Critical Section


Sunday,  03/09/08  09:05 PM

Had a nice quiet day today; mostly reading and coding.  And eating (!) - I am still recovering from yesterday's century, evidently I didn't eat or drink enough, because I've been hungry and thirsty all day.

Actually I was able to delight two daughters with new phones, Alexis (14) has a new one to replace her old one, which died, and Megan (10++) has a new one for the first time, as a pre-birthday present.  An important rite of passage, getting your first phone!  Anyway she is one happy kid.

The weather here was great all weekend, how was yours?  (Nice and sunny, with a fairly stiff breeze.)  Anyway I hope you weren't in Ohio, because the weather there was incredibly awful; can you believe 20 inches of snow?

Rhea with ringsWow this is cool: Satellite shows Saturn moon might have rings.  "The international Cassini spacecraft detected what appeared to be a large debris disk around the 950-mile-wide moon Rhea during a flyby in 2005. Scientists proposed that the halo likely contained particles ranging from the size of grains to boulders."  How great is it that we can launch robots into space to learn these things?  What a great time to be alive...

EMR in Second LifeThis is really cool: Electronic medical records in a virtual hospital.  "The Ann Myers Medical Center is a hospital in Second Life, the virtual world where we organize medical exercises and simulations. John Norris is more than interested in medical informatics and the opportunities provided by Second Life in medical education. That’s all you should know before reading the next interview with John Norris about his recent experiments to implement electronic medical records into the virtual hospital."  I've contacted John about including digital pathology into the electronic medical records - now that would be cool.

Dave Winer pounds the nail through the wood: Hot products make successful startups.  "When I think about the people who had runaway successes that made them fortunes the ones that had great products and were admired by many were the ones that really hit it out of the park. I can't think of anyone who had a great product and failed because they didn't watch every penny."  Absolutely.  This is what was missing in the great debate about hiring people and watching your pennies...

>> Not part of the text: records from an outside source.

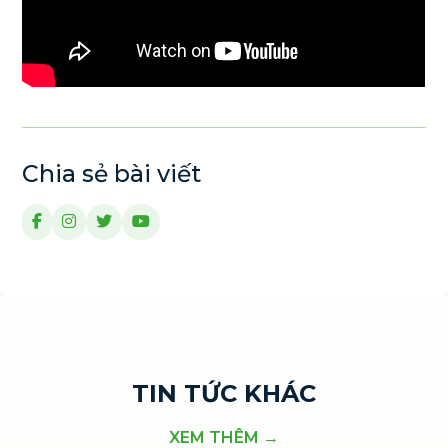
Chia sẻ bài viết
TIN TỨC KHÁC
XEM THÊM →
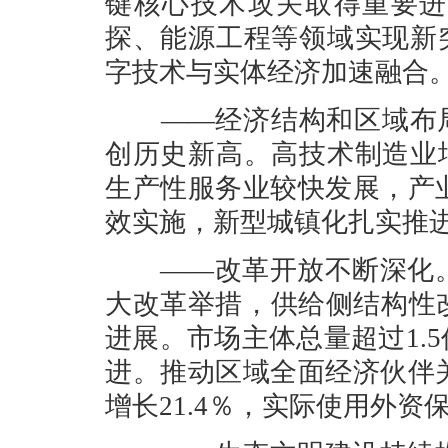
键核心技术攻关取得重要进
探、能源工程等领域实现新突
字技术与实体经济加速融合
——经济结构和区域布局继
创历史新高。高技术制造业增
生产性服务业较快发展，产
效实施，新型城镇化扎实推
——改革开放不断深化。
大改革举措，供给侧结构性
进展。市场主体总量超过1.
进。推动区域全面经济伙伴
增长21.4％，实际使用外资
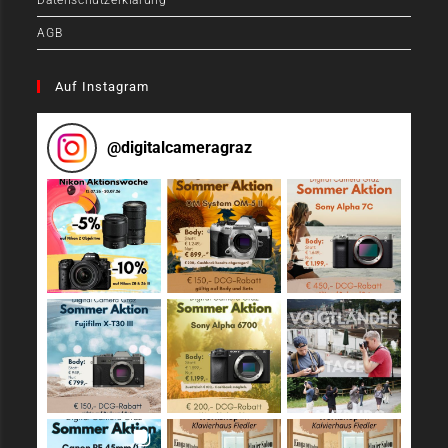
Datenschutzerklärung
AGB
Auf Instagram
@
digitalcameragraz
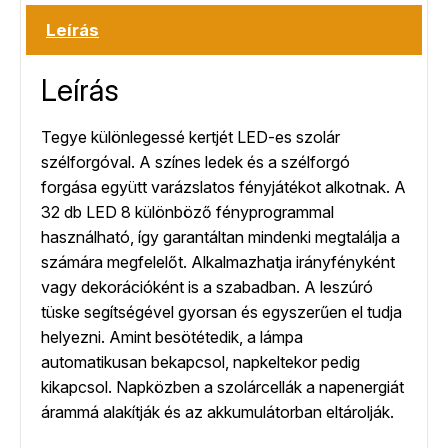
Leírás
Leírás
Tegye különlegessé kertjét LED-es szolár
szélforgóval. A színes ledek és a szélforgó
forgása együtt varázslatos fényjátékot alkotnak. A
32 db LED 8 különböző fényprogrammal
használható, így garantáltan mindenki megtalálja a
számára megfelelőt. Alkalmazhatja irányfényként
vagy dekorációként is a szabadban. A leszúró
tüske segítségével gyorsan és egyszerűen el tudja
helyezni. Amint besötétedik, a lámpa
automatikusan bekapcsol, napkeltekor pedig
kikapcsol. Napközben a szolárcellák a napenergiát
árammá alakítják és az akkumulátorban eltárolják.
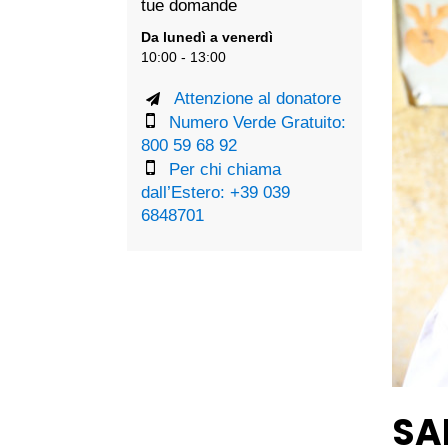
tue domande
Da lunedì a venerdì
10:00 - 13:00
Attenzione al donatore
Numero Verde Gratuito:
800 59 68 92
Per chi chiama
dall’Estero: +39 039
6848701
SA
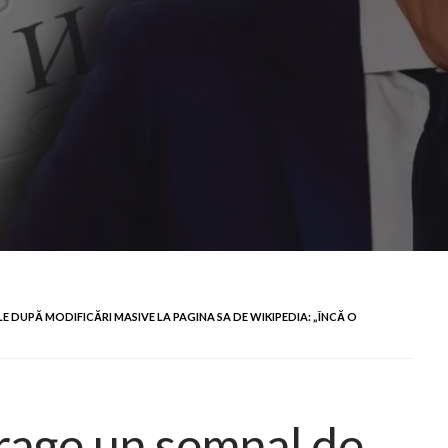
 DUPĂ MODIFICĂRI MASIVE LA PAGINA SA DE WIKIPEDIA: „ÎNCĂ O
rage un semnal de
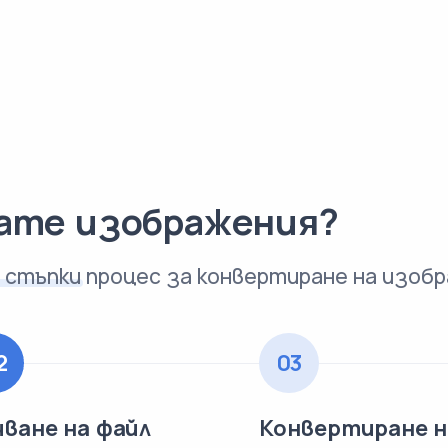
рате изображения?
 стъпки
процес за конвертиране на изоб
2
03
чване на файл
Конвертиране н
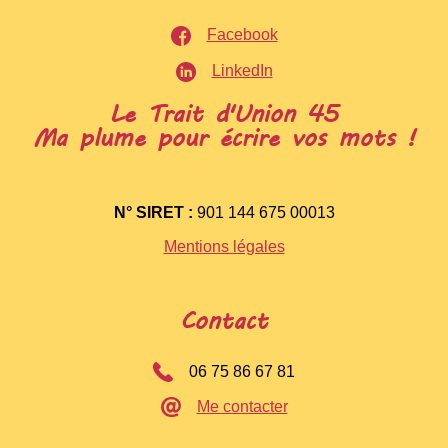
Facebook
LinkedIn
Le Trait d'Union 45
Ma plume pour écrire vos mots !
N° SIRET :
901 144 675 00013
Mentions légales
Contact
06 75 86 67 81
Me contacter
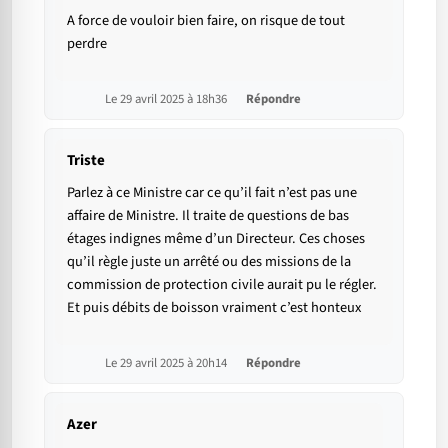
A force de vouloir bien faire, on risque de tout
perdre
Le 29 avril 2025 à 18h36
Répondre
Triste
Parlez à ce Ministre car ce qu’il fait n’est pas une
affaire de Ministre. Il traite de questions de bas
étages indignes même d’un Directeur. Ces choses
qu’il règle juste un arrêté ou des missions de la
commission de protection civile aurait pu le régler.
Et puis débits de boisson vraiment c’est honteux
Le 29 avril 2025 à 20h14
Répondre
Azer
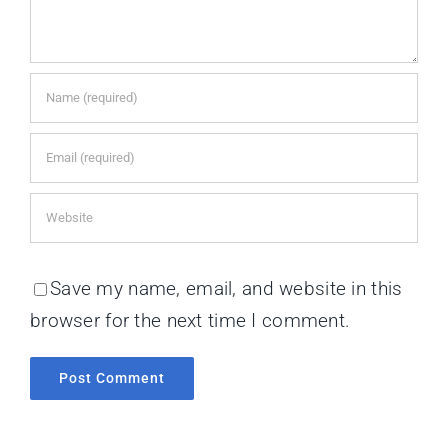
Save my name, email, and website in this
browser for the next time I comment.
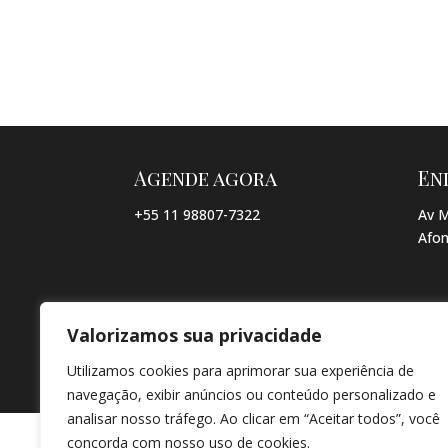
Agende agora
En
+55 11 98807-7322
Av M
Afon
Valorizamos sua privacidade
© COPYRIGHT 2026 → JACQUELINE VIEIRA MAKEUP → POR: CO
Utilizamos cookies para aprimorar sua experiência de
navegação, exibir anúncios ou conteúdo personalizado e
analisar nosso tráfego. Ao clicar em “Aceitar todos”, você
concorda com nosso uso de cookies.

Piling on in the vein of pissed off in Peoria, the NYTimes reports They criticized Vista.  And they should know.  "One year after the birth of Windows Vista, why do so many Windows XP users still decline to 'upgrade'?  Microsoft says high prices have been the deterrent...  An alternative theory, however, is that Vista's reputation precedes it. XP users have heard too many chilling stories from relatives and friends about Vista upgrades that have gone badly... Can someone tell me again, why is switching XP for Vista an 'upgrade'?"  I can tell you it definitely is not.

I really wonder what is going to happen here...  Can Microsoft possibly save Vista, with Windows Seven?  Or was XP the last good version of Windows?  One thing's for sure, if Microsoft doesn't bag the .NET CLR, they're toast.  Can you even imagine Office written in .NET?

Mark Pilgrim: Draconian error handling: still the worst idea ever.  As usual with Mark, what he says is interesting, but how he says it is better.  "My therapist says I shouldn't rely so much on external validation."  I love it.